Task statement -> Apart from the images, every record below must be given again without alteration.

>>>

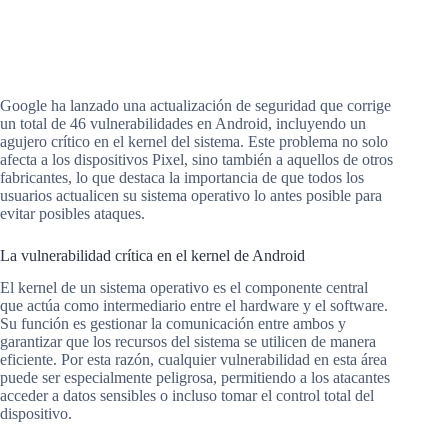
Google ha lanzado una actualización de seguridad que corrige
un total de 46 vulnerabilidades en Android, incluyendo un
agujero crítico en el kernel del sistema. Este problema no solo
afecta a los dispositivos Pixel, sino también a aquellos de otros
fabricantes, lo que destaca la importancia de que todos los
usuarios actualicen su sistema operativo lo antes posible para
evitar posibles ataques.
La vulnerabilidad crítica en el kernel de Android
El kernel de un sistema operativo es el componente central
que actúa como intermediario entre el hardware y el software.
Su función es gestionar la comunicación entre ambos y
garantizar que los recursos del sistema se utilicen de manera
eficiente. Por esta razón, cualquier vulnerabilidad en esta área
puede ser especialmente peligrosa, permitiendo a los atacantes
acceder a datos sensibles o incluso tomar el control total del
dispositivo.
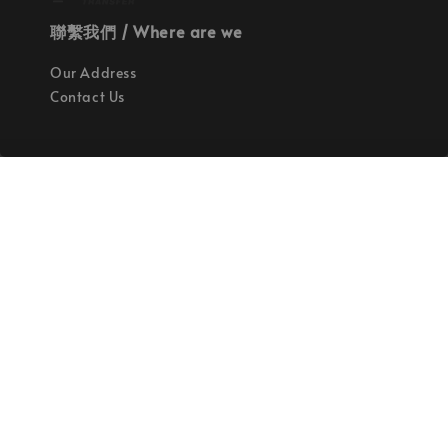
聯繫我們 / Where are we
Our Address
Contact Us
使命 / Our Mission
持續地找尋世界上最高質感的優秀設計
Quality materials, good designs, craftsmanship
and sustainability.
© 2026 拉斯洛企業有限公司. Powered by Laszlo., Co Ltd.
服務條款
隱私政策
退款政策
|
|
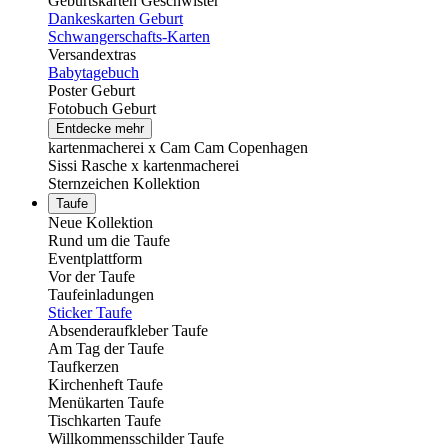
Geburtskarten Geschwister
Dankeskarten Geburt
Schwangerschafts-Karten
Versandextras
Babytagebuch
Poster Geburt
Fotobuch Geburt
Entdecke mehr
kartenmacherei x Cam Cam Copenhagen
Sissi Rasche x kartenmacherei
Sternzeichen Kollektion
Taufe
Neue Kollektion
Rund um die Taufe
Eventplattform
Vor der Taufe
Taufeinladungen
Sticker Taufe
Absenderaufkleber Taufe
Am Tag der Taufe
Taufkerzen
Kirchenheft Taufe
Menükarten Taufe
Tischkarten Taufe
Willkommensschilder Taufe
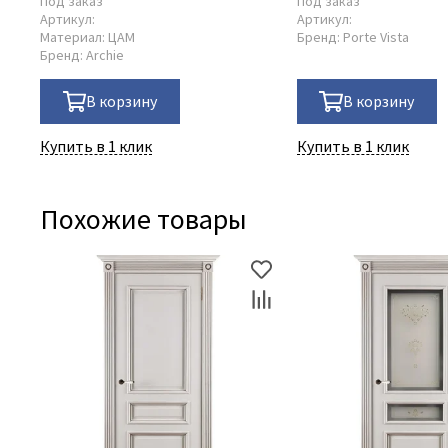
Под заказ
Под заказ
Артикул:
Артикул:
Материал:
ЦАМ
Бренд:
Porte Vista
Бренд:
Archie
В корзину
В корзину
Купить в 1 клик
Купить в 1 клик
Похожие товары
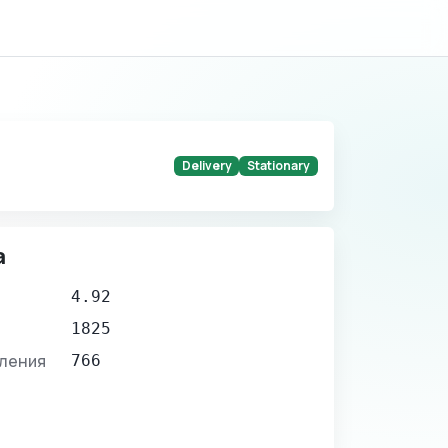
Delivery
Stationary
а
4.92
1825
вления
766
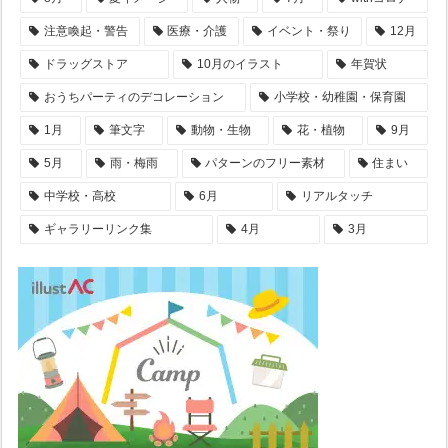
注意喚起・警告
医療・介護
イベント・祭り
12月
ドラッグストア
10月のイラスト
年賀状
おうちパーティのデコレーション
小学校・幼稚園・保育園
1月
筆文字
動物・生物
花・植物
9月
5月
雨・梅雨
パターンのフリー素材
住まい
中学校・高校
6月
リアルタッチ
ギャラリーリンク集
4月
3月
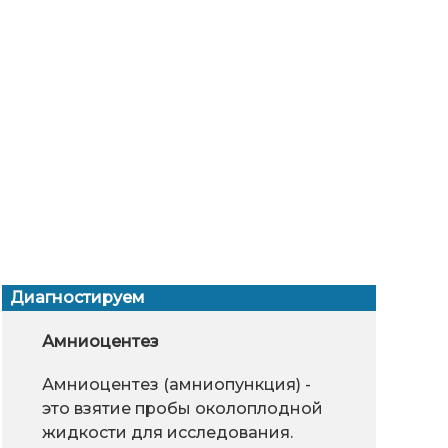
Диагностируем
епты избавления от черных
Ортониксия
Амниоцентез
Вазомоторн
Глазное
Кон
ек
исс
Амниоцентез (амниопункция) -
Ортониксия -
При выходе кожного
Для
это взятие пробы околоплодной
безоперационный
сала на поверхность
воз
жидкости для исследования.
метод коррекции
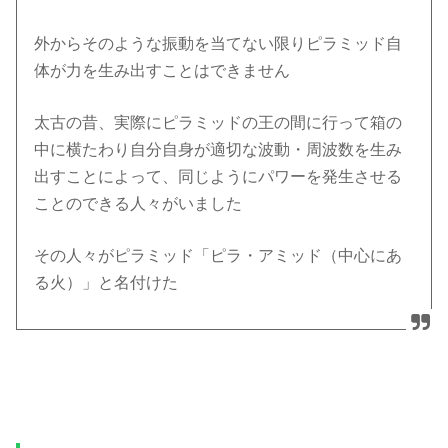
外からそのような振動を当てない限りピラミッド自
体が力を生み出すことはできません
太古の昔、実際にピラミッドの王の間に行って箱の
中に横たわり自分自身が適切な波動・周波数を生み
出すことによって、同じようにパワーを発生させる
ことのできる人々がいました
その人々がピラミッド「ピラ・アミッド（中心にあ
る火）」と名付けた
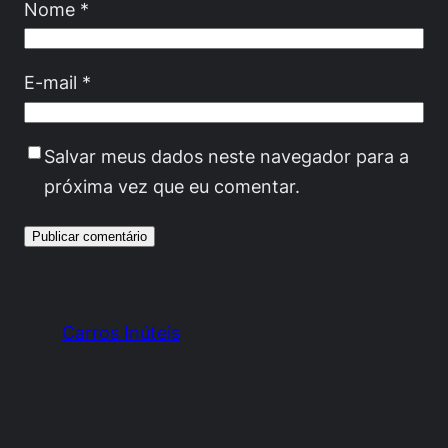
Nome
*
E-mail
*
Salvar meus dados neste navegador para a
próxima vez que eu comentar.
Carros Inúteis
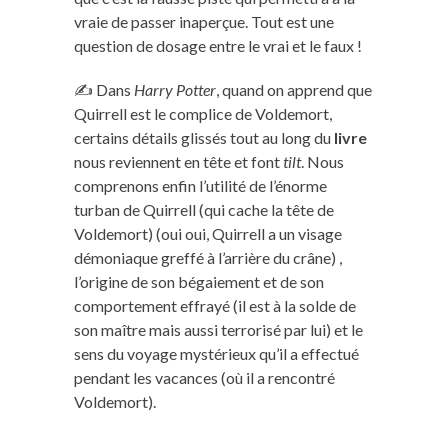
vraie de passer inaperçue. Tout est une
question de dosage entre le vrai et le faux !
✍️ Dans
Harry Potter
, quand on apprend que
Quirrell est le complice de Voldemort,
certains détails glissés tout au long du
livre
nous reviennent en tête et font
tilt
. Nous
comprenons enfin l’utilité de l’énorme
turban de Quirrell (qui cache la tête de
Voldemort) (oui oui, Quirrell a un visage
démoniaque greffé à l’arrière du crâne) ,
l’origine de son bégaiement et de son
comportement effrayé (il est à la solde de
son maître mais aussi terrorisé par lui) et le
sens du voyage mystérieux qu’il a effectué
pendant les vacances (où il a rencontré
Voldemort).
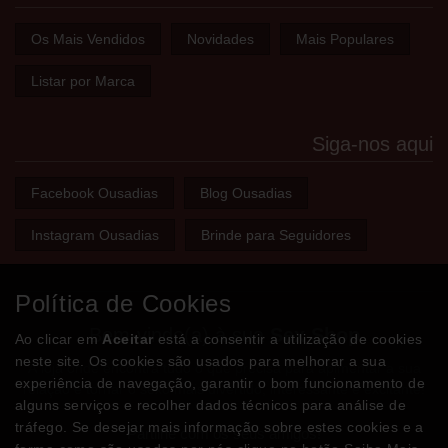
Os Mais Vendidos
Novidades
Mais Populares
Listar por Marca
Siga-nos aqui
Facebook Ousadias
Blog Ousadias
Instagram Ousadias
Brinde para Seguidores
Política de Cookies
Bem-vindo(a) à sua
Sex Shop
Ao clicar em
Aceitar
está a consentir a utilização de cookies
neste site. Os cookies são usados para melhorar a sua
A loja onde encontra tudo o que precisa para apimentar a sua
experiência de navegação, garantir o bom funcionamento de
relação e tornar o sexo mais divertido, interessante e excitante!
alguns serviços e recolher dados técnicos para análise de
tráfego. Se desejar mais informação sobre estes cookies e a
Partilhe com os seus amigos!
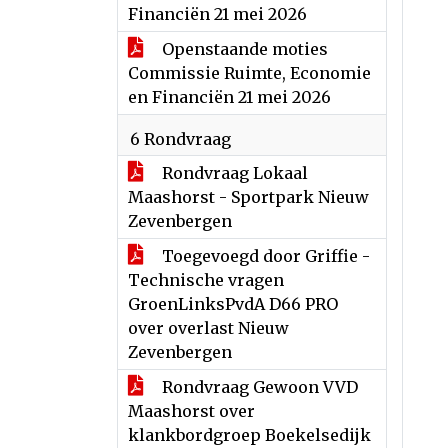
Financiën 21 mei 2026
Openstaande moties
Commissie Ruimte, Economie
en Financiën 21 mei 2026
6 Rondvraag
Rondvraag Lokaal
Maashorst - Sportpark Nieuw
Zevenbergen
Toegevoegd door Griffie -
Technische vragen
GroenLinksPvdA D66 PRO
over overlast Nieuw
Zevenbergen
Rondvraag Gewoon VVD
Maashorst over
klankbordgroep Boekelsedijk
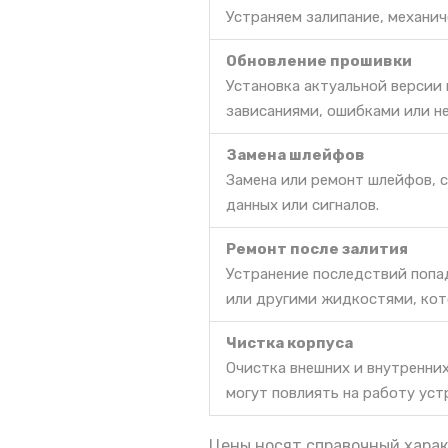
Устраняем залипание, механич
Обновление прошивки
Установка актуальной версии
зависаниями, ошибками или н
Замена шлейфов
Замена или ремонт шлейфов, 
данных или сигналов.
Ремонт после залития
Устранение последствий попа
или другими жидкостями, кот
Чистка корпуса
Очистка внешних и внутренних
могут повлиять на работу уст
Цены носят справочный харак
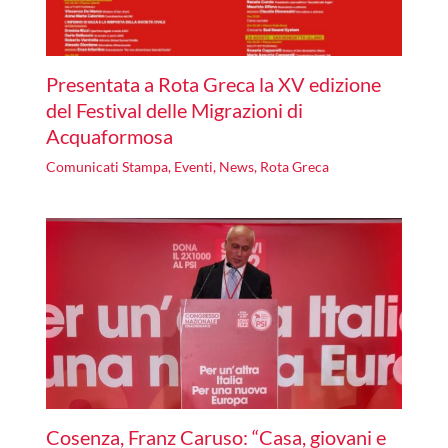
Presentata a Rota Greca la XV edizione
del Festival delle Migrazioni di
Acquaformosa
Comunicati Stampa
,
Eventi
,
News
,
Rota Greca
Cosenza, Franz Caruso: “Casa, giovani e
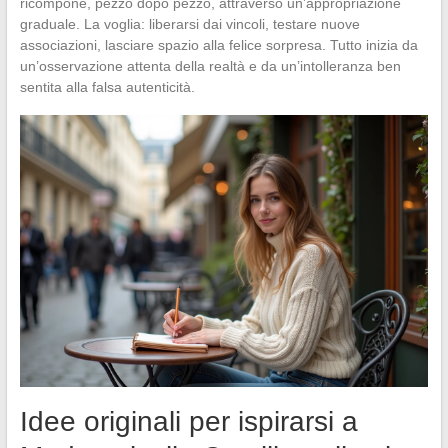
ricompone, pezzo dopo pezzo, attraverso un’appropriazione
graduale. La voglia: liberarsi dai vincoli, testare nuove
associazioni, lasciare spazio alla felice sorpresa. Tutto inizia da
un’osservazione attenta della realtà e da un’intolleranza ben
sentita alla falsa autenticità.
Idee originali per ispirarsi a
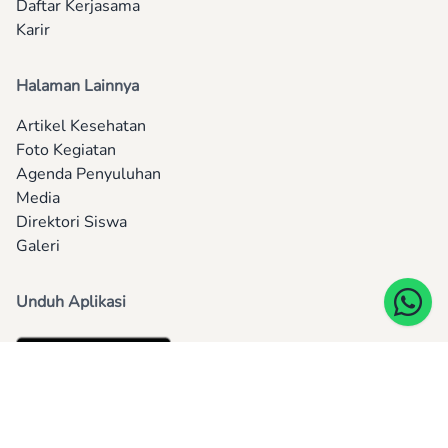
Daftar Kerjasama
Karir
Halaman Lainnya
Artikel Kesehatan
Foto Kegiatan
Agenda Penyuluhan
Media
Direktori Siswa
Galeri
Unduh Aplikasi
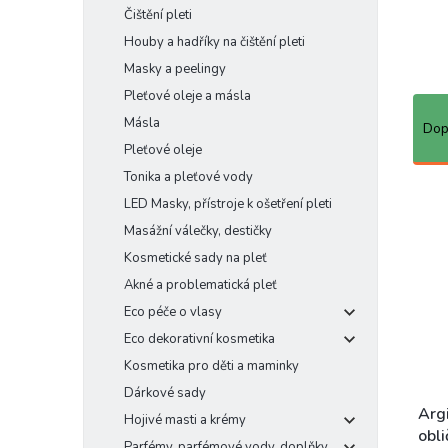
Čištění pleti
Houby a hadříky na čištění pleti
Masky a peelingy
Pleťové oleje a másla
Ř
Másla
a
Dop
z
Pleťové oleje
e
Tonika a pleťové vody
n
V
LED Masky, přístroje k ošetření pleti
í
ý
Masážní válečky, destičky
p
p
r
i
Kosmetické sady na pleť
o
s
Akné a problematická pleť
d
p
Eco péče o vlasy
u
r
Eco dekorativní kosmetika
k
o
t
Kosmetika pro děti a maminky
d
ů
u
Dárkové sady
k
Arg
Hojivé masti a krémy
t
obli
Parfémy, parfémové vody, doplňky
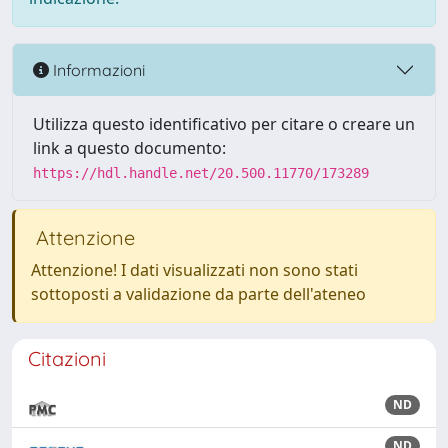
Informazioni
Utilizza questo identificativo per citare o creare un
link a questo documento:
https://hdl.handle.net/20.500.11770/173289
Attenzione
Attenzione! I dati visualizzati non sono stati
sottoposti a validazione da parte dell'ateneo
Citazioni
ND
ND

<<<

Answer space ->
Google ha lanzado una actualización de seguridad que corrige
un total de 46 vulnerabilidades en Android, incluyendo un
agujero crítico en el kernel del sistema. Este problema no solo
afecta a los dispositivos Pixel, sino también a aquellos de otros
fabricantes, lo que destaca la importancia de que todos los
usuarios actualicen su sistema operativo lo antes posible para
evitar posibles ataques.
La vulnerabilidad crítica en el kernel de Android
El kernel de un sistema operativo es el componente central
que actúa como intermediario entre el hardware y el software.
Su función es gestionar la comunicación entre ambos y
garantizar que los recursos del sistema se utilicen de manera
eficiente. Por esta razón, cualquier vulnerabilidad en esta área
puede ser especialmente peligrosa, permitiendo a los atacantes
acceder a datos sensibles o incluso tomar el control total del
dispositivo.
聯繫我們 / Where are we
Our Address
Contact Us
使命 / Our Mission
持續地找尋世界上最高質感的優秀設計
Quality materials, good designs, craftsmanship
and sustainability.
© 2026 拉斯洛企業有限公司. Powered by Laszlo., Co Ltd.
服務條款
隱私政策
退款政策
|
|
Geburtskarten Geschwister
Dankeskarten Geburt
Schwangerschafts-Karten
Versandextras
Babytagebuch
Poster Geburt
Fotobuch Geburt
Entdecke mehr
kartenmacherei x Cam Cam Copenhagen
Sissi Rasche x kartenmacherei
Sternzeichen Kollektion
Taufe
Neue Kollektion
Rund um die Taufe
Eventplattform
Vor der Taufe
Taufeinladungen
Sticker Taufe
Absenderaufkleber Taufe
Am Tag der Taufe
Taufkerzen
Kirchenheft Taufe
Menükarten Taufe
Tischkarten Taufe
Willkommensschilder Taufe
Под заказ
Под заказ
Артикул:
Артикул:
Материал:
ЦАМ
Бренд:
Porte Vista
Бренд:
Archie
В корзину
В корзину
Купить в 1 клик
Купить в 1 клик
Похожие товары
Delivery
Stationary
а
4.92
1825
вления
766
注意喚起・警告
医療・介護
イベント・祭り
12月
ドラッグストア
10月のイラスト
年賀状
おうちパーティのデコレーション
小学校・幼稚園・保育園
1月
筆文字
動物・生物
花・植物
9月
5月
雨・梅雨
パターンのフリー素材
住まい
中学校・高校
6月
リアルタッチ
ギャラリーリンク集
4月
3月
Диагностируем
епты избавления от черных
Ортониксия
Амниоцентез
Вазомоторн
Глазное
Кон
ек
исс
Амниоцентез (амниопункция) -
Ортониксия -
При выходе кожного
Для
это взятие пробы околоплодной
безоперационный
сала на поверхность
воз
жидкости для исследования.
метод коррекции
外からそのような振動を当てない限りピラミッド自
体が力を生み出すことはできません
太古の昔、実際にピラミッドの王の間に行って箱の
中に横たわり自分自身が適切な波動・周波数を生み
出すことによって、同じようにパワーを発生させる
ことのできる人々がいました
その人々がピラミッド「ピラ・アミッド（中心にあ
る火）」と名付けた
Nome
*
E-mail
*
Salvar meus dados neste navegador para a
próxima vez que eu comentar.
Carros Inúteis
vraie de passer inaperçue. Tout est une
question de dosage entre le vrai et le faux !
✍️ Dans
Harry Potter
, quand on apprend que
Quirrell est le complice de Voldemort,
certains détails glissés tout au long du
livre
nous reviennent en tête et font
tilt
. Nous
comprenons enfin l’utilité de l’énorme
turban de Quirrell (qui cache la tête de
Voldemort) (oui oui, Quirrell a un visage
démoniaque greffé à l’arrière du crâne) ,
l’origine de son bégaiement et de son
comportement effrayé (il est à la solde de
son maître mais aussi terrorisé par lui) et le
sens du voyage mystérieux qu’il a effectué
pendant les vacances (où il a rencontré
Voldemort).
Os Mais Vendidos
Novidades
Mais Populares
Listar por Marca
Siga-nos aqui
Facebook Ousadias
Blog Ousadias
Instagram Ousadias
Brinde para Seguidores
Política de Cookies
Bem-vindo(a) à sua
Sex Shop
Ao clicar em
Aceitar
está a consentir a utilização de cookies
neste site. Os cookies são usados para melhorar a sua
A loja onde encontra tudo o que precisa para apimentar a sua
experiência de navegação, garantir o bom funcionamento de
relação e tornar o sexo mais divertido, interessante e excitante!
alguns serviços e recolher dados técnicos para análise de
tráfego. Se desejar mais informação sobre estes cookies e a
Partilhe com os seus amigos!
Financiën 21 mei 2026
Openstaande moties
Commissie Ruimte, Economie
en Financiën 21 mei 2026
6 Rondvraag
Rondvraag Lokaal
Maashorst - Sportpark Nieuw
Zevenbergen
Toegevoegd door Griffie -
Technische vragen
GroenLinksPvdA D66 PRO
over overlast Nieuw
Zevenbergen
Rondvraag Gewoon VVD
Maashorst over
klankbordgroep Boekelsedijk
Устраняем залипание, механич
Обновление прошивки
Установка актуальной версии
зависаниями, ошибками или н
Замена шлейфов
Замена или ремонт шлейфов, 
данных или сигналов.
Ремонт после залития
Устранение последствий попа
или другими жидкостями, кот
Чистка корпуса
Очистка внешних и внутренних
могут повлиять на работу уст
Цены носят справочный харак
Presentata a Rota Greca la XV edizione
del Festival delle Migrazioni di
Acquaformosa
Comunicati Stampa
,
Eventi
,
News
,
Rota Greca
Cosenza, Franz Caruso: “Casa, giovani e
ricompone, pezzo dopo pezzo, attraverso un’appropriazione
graduale. La voglia: liberarsi dai vincoli, testare nuove
associazioni, lasciare spazio alla felice sorpresa. Tutto inizia da
un’osservazione attenta della realtà e da un’intolleranza ben
sentita alla falsa autenticità.
Idee originali per ispirarsi a
Daftar Kerjasama
Karir
Halaman Lainnya
Artikel Kesehatan
Foto Kegiatan
Agenda Penyuluhan
Media
Direktori Siswa
Galeri
Unduh Aplikasi
Čištění pleti
Houby a hadříky na čištění pleti
Masky a peelingy
Pleťové oleje a másla
Ř
Másla
a
Dop
z
Pleťové oleje
e
Tonika a pleťové vody
n
V
LED Masky, přístroje k ošetření pleti
í
ý
Masážní válečky, destičky
p
p
r
i
Kosmetické sady na pleť
o
s
Akné a problematická pleť
d
p
Eco péče o vlasy
u
r
Eco dekorativní kosmetika
k
o
t
Kosmetika pro děti a maminky
d
ů
u
Dárkové sady
k
Arg
Hojivé masti a krémy
t
obli
Parfémy, parfémové vody, doplňky
Informazioni
Utilizza questo identificativo per citare o creare un
link a questo documento:
https://hdl.handle.net/20.500.11770/173289
Attenzione
Attenzione! I dati visualizzati non sono stati
sottoposti a validazione da parte dell'ateneo
Citazioni
ND
ND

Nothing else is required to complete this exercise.